Instructions to follow: In the data below, which lines hold "text"? Copy every one.

Pictures paired with source code:
Start of Block

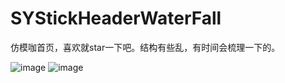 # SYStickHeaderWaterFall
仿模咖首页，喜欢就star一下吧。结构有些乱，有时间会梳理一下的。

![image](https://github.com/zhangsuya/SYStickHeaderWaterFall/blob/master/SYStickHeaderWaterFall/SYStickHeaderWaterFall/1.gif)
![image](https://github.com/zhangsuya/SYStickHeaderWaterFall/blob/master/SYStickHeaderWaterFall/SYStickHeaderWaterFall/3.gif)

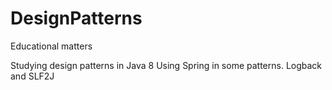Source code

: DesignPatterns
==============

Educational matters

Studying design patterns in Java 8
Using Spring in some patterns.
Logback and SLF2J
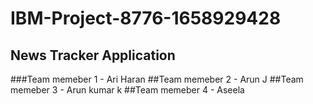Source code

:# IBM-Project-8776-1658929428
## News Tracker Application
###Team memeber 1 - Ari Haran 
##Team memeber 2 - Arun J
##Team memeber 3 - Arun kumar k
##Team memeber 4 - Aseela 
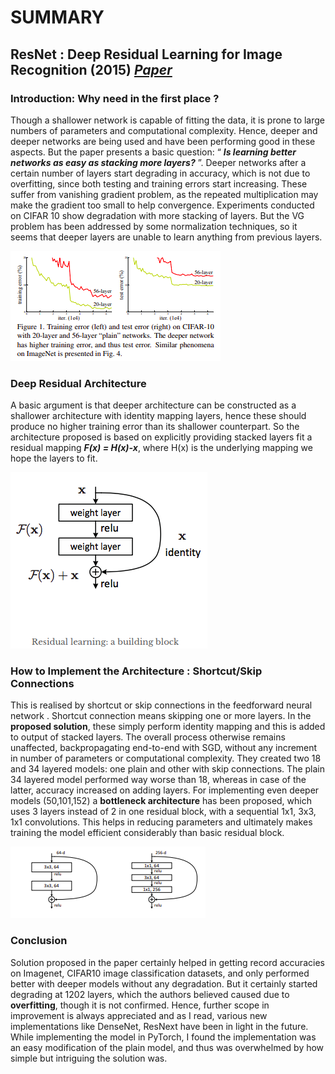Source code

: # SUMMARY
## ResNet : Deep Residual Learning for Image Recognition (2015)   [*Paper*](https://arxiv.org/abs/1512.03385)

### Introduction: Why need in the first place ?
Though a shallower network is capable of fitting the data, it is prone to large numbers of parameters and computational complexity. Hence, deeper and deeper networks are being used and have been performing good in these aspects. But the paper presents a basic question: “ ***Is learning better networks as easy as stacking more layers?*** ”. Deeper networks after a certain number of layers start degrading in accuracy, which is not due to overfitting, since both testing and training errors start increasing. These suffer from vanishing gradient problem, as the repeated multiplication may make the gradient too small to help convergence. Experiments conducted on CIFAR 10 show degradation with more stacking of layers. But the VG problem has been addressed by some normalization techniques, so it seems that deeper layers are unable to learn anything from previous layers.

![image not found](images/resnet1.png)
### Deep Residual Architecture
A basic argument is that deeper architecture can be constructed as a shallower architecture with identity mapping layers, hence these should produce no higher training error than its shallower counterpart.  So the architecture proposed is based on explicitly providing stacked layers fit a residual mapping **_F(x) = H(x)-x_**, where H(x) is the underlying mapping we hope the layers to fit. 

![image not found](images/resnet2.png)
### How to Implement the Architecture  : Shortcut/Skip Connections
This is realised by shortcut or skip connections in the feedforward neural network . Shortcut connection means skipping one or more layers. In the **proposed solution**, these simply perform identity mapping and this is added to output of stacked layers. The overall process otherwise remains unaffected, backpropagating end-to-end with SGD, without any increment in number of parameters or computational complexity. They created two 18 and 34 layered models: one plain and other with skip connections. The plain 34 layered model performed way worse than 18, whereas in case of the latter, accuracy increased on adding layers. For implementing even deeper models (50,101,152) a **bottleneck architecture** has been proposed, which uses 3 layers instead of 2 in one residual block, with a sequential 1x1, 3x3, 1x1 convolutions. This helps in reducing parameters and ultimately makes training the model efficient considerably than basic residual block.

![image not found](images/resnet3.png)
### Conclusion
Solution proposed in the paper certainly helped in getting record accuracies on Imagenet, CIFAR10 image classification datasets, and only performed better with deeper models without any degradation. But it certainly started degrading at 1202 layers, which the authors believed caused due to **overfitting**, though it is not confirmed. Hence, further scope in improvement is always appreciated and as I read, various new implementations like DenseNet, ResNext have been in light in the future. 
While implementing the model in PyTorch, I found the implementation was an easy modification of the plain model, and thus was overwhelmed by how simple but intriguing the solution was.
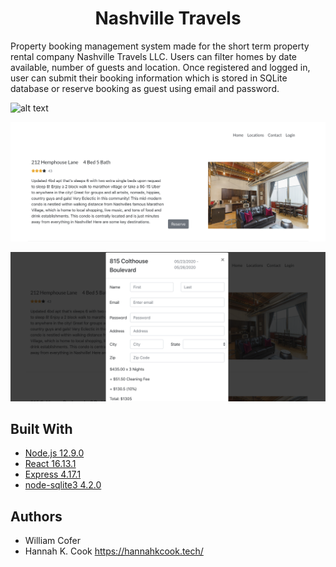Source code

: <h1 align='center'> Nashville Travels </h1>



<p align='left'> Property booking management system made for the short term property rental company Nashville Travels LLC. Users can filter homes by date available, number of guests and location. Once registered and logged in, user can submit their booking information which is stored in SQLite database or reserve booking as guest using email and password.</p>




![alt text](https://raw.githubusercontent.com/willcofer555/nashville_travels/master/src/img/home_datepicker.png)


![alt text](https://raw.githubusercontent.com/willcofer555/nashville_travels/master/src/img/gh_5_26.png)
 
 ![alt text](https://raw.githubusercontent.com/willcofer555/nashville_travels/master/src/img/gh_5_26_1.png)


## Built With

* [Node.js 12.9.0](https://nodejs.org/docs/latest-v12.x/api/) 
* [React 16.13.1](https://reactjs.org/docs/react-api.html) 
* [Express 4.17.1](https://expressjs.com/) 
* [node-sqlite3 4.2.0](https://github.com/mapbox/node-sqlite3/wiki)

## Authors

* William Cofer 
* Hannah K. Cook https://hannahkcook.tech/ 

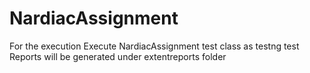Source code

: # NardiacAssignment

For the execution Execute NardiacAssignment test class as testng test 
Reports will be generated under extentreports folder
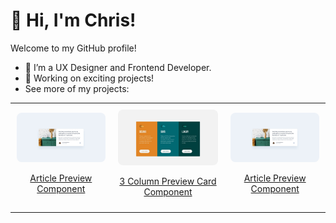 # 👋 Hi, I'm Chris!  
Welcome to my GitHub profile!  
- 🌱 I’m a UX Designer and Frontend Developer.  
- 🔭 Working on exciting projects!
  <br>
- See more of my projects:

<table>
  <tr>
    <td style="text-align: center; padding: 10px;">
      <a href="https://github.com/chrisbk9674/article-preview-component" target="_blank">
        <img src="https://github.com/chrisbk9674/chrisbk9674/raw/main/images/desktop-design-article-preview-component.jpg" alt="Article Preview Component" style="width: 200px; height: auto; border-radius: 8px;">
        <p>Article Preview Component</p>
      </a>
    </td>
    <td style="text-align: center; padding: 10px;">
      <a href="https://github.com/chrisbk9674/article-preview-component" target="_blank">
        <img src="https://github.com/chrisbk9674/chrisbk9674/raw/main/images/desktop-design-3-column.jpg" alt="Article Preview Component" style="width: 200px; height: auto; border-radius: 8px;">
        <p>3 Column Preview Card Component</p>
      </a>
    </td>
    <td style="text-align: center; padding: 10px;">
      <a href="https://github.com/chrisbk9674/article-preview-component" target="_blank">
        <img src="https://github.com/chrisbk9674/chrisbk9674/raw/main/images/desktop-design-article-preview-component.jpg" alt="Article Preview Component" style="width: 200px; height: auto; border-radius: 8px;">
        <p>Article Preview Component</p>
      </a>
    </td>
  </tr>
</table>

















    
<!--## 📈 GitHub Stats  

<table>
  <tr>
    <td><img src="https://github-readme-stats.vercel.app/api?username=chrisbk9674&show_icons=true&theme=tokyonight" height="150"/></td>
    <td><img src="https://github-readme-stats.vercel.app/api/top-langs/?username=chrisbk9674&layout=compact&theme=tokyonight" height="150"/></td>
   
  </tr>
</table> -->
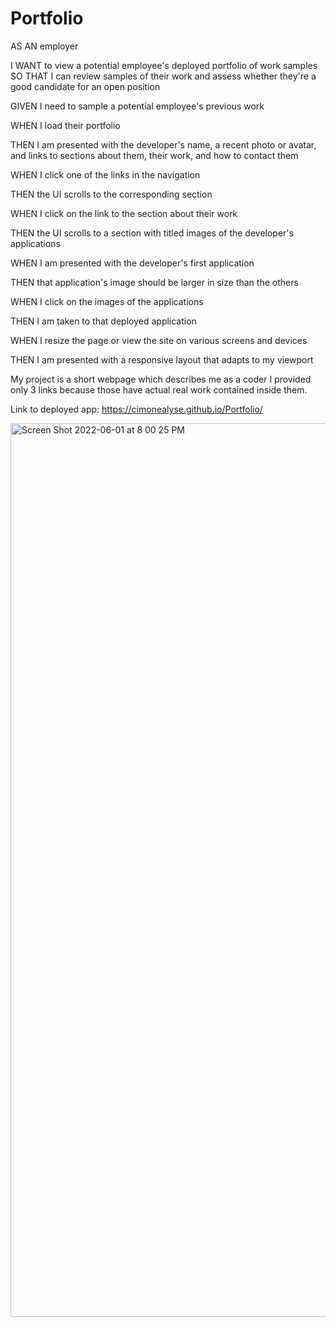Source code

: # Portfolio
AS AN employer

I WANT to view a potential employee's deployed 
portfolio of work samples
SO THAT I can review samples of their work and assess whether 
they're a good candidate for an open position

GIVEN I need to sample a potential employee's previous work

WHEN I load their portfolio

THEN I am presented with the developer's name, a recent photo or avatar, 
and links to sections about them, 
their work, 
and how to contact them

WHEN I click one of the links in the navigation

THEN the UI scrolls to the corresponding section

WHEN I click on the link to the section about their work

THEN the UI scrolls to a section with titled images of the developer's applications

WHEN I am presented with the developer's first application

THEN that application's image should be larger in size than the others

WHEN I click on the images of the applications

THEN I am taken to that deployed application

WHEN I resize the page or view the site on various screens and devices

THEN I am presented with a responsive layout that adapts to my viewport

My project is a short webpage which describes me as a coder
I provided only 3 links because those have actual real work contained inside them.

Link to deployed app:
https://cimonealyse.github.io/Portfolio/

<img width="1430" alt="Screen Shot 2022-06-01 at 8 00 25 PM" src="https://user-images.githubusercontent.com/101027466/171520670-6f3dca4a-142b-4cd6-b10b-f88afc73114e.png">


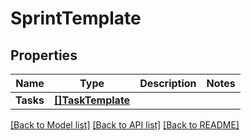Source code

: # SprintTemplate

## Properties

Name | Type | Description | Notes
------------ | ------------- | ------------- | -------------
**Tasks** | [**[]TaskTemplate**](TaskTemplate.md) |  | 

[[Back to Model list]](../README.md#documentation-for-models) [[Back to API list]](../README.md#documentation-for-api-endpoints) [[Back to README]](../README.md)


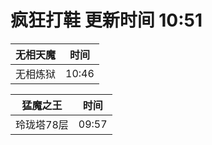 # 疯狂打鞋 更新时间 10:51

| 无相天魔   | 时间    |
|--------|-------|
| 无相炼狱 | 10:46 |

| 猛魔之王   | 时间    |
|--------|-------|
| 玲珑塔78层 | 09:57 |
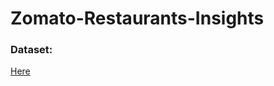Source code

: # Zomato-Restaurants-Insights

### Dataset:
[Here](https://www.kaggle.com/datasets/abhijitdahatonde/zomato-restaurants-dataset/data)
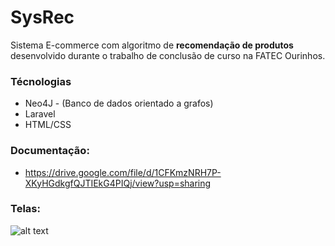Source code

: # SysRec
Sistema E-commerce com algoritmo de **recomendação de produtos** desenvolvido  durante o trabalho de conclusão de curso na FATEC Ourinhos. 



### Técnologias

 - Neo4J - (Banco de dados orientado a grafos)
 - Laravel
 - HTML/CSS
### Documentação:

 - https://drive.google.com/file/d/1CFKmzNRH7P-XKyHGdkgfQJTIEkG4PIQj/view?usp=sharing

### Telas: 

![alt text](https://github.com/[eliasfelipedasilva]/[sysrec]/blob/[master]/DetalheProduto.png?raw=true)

End of Block
Start of Block

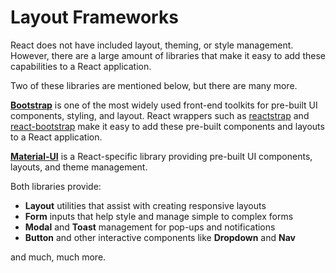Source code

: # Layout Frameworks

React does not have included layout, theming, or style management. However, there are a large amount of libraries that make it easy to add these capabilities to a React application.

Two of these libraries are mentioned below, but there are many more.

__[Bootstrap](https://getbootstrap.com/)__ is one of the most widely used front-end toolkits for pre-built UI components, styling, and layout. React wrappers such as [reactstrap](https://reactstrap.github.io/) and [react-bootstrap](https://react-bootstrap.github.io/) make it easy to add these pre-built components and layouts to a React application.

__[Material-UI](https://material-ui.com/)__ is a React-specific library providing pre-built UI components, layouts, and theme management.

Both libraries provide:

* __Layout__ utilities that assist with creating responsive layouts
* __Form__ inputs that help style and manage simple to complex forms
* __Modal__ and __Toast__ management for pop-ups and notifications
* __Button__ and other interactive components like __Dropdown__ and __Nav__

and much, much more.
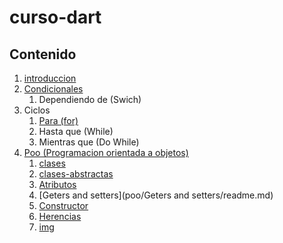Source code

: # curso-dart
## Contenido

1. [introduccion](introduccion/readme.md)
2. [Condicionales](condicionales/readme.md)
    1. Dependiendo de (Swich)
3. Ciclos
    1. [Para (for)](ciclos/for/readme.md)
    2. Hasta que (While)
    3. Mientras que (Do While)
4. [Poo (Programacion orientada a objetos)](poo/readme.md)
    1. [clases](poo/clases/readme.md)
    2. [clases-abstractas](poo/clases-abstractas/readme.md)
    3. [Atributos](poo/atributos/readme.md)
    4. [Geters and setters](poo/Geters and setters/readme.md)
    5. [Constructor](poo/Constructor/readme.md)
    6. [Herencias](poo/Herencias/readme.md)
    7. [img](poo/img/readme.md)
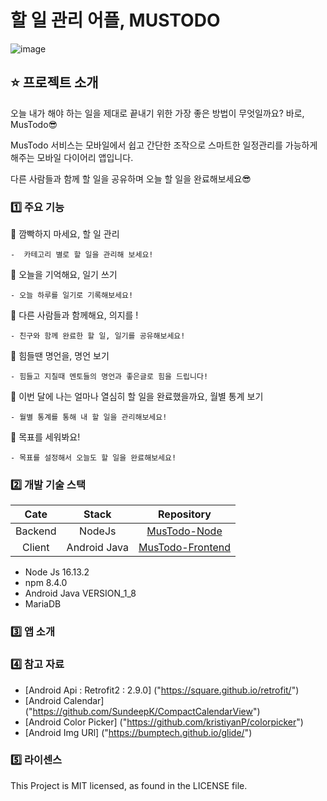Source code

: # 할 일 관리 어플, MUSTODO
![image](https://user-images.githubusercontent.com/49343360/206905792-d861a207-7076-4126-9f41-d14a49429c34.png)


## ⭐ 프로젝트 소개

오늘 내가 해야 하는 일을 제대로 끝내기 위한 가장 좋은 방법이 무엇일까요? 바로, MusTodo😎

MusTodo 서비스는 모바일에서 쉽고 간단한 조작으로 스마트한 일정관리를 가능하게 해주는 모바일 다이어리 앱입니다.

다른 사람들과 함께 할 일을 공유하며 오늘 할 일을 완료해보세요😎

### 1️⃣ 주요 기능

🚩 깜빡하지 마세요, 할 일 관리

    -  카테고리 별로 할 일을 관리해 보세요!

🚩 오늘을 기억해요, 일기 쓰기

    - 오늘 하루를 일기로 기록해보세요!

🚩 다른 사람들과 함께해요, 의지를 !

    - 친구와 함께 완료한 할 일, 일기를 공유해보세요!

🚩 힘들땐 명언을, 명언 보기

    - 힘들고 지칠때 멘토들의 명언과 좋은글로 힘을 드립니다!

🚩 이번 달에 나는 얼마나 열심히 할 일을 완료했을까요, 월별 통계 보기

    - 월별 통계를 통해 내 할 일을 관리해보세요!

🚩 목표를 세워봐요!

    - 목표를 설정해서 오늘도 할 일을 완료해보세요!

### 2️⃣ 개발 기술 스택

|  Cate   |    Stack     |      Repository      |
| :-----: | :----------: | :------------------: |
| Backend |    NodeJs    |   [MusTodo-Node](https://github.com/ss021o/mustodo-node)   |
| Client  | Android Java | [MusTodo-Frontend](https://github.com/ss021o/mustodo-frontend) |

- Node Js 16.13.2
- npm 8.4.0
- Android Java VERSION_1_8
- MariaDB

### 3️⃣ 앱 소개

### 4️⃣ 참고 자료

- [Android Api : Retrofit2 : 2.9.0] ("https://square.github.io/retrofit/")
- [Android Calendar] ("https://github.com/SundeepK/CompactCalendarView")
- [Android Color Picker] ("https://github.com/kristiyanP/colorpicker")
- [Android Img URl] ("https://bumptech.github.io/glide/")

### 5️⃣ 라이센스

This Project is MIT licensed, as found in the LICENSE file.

End of Block

Result:
![alt text](https://raw.githubusercontent.com/willcofer555/nashville_travels/master/src/img/home_datepicker.png)
![alt text](https://raw.githubusercontent.com/willcofer555/nashville_travels/master/src/img/gh_5_26.png)
 ![alt text](https://raw.githubusercontent.com/willcofer555/nashville_travels/master/src/img/gh_5_26_1.png)
    <td style="text-align: center; padding: 10px;">
    <td style="text-align: center; padding: 10px;">
    <td style="text-align: center; padding: 10px;">
![alt text](https://github.com/[eliasfelipedasilva]/[sysrec]/blob/[master]/DetalheProduto.png?raw=true)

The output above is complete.